### The problem:
Tally the lines in the entries below where the string "July" occurs. Reply with the total alone.

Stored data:
========================================
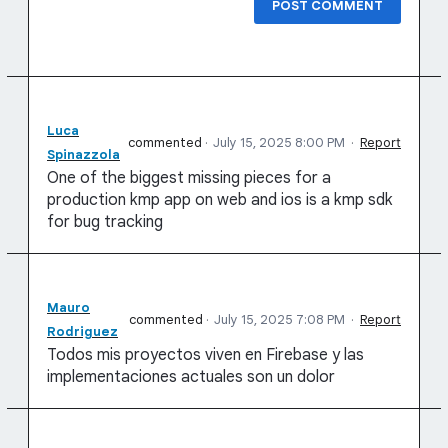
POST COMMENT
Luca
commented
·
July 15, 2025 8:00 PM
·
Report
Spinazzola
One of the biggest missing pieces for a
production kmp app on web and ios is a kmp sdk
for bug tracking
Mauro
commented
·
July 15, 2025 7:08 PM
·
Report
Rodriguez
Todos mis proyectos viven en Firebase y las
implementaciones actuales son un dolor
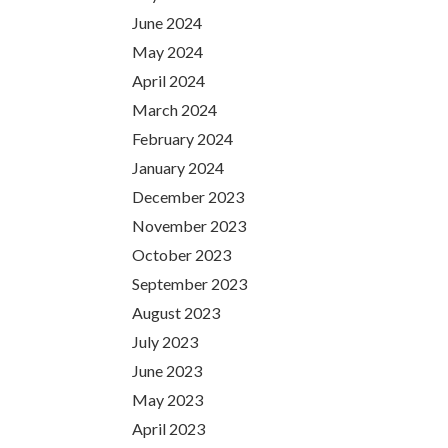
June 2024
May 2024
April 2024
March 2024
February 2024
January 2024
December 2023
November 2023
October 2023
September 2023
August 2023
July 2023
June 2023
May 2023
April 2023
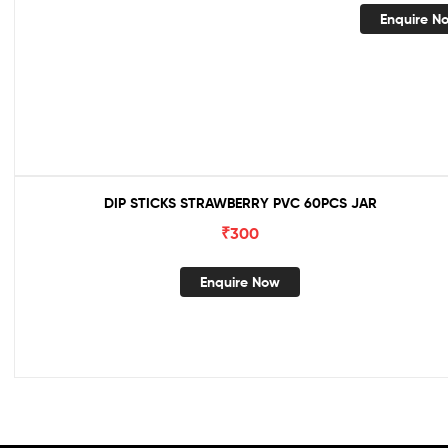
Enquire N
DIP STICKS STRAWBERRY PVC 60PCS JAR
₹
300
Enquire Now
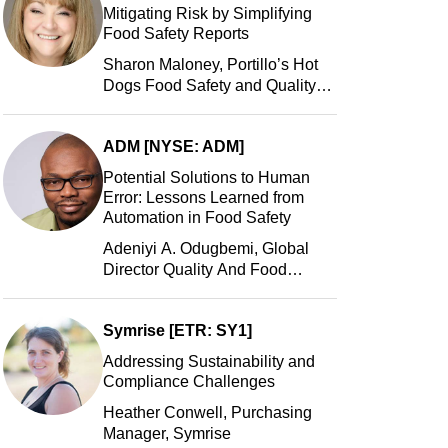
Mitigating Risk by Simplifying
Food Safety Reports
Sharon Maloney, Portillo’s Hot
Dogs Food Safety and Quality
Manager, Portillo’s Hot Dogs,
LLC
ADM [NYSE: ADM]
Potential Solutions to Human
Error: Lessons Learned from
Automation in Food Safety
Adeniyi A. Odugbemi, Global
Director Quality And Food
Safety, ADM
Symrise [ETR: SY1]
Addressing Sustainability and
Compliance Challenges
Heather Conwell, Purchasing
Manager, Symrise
========================================
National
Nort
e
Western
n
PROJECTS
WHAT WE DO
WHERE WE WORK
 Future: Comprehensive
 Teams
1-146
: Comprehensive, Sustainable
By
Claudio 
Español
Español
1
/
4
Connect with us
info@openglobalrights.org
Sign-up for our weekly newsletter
========================================
### Problem solution:
3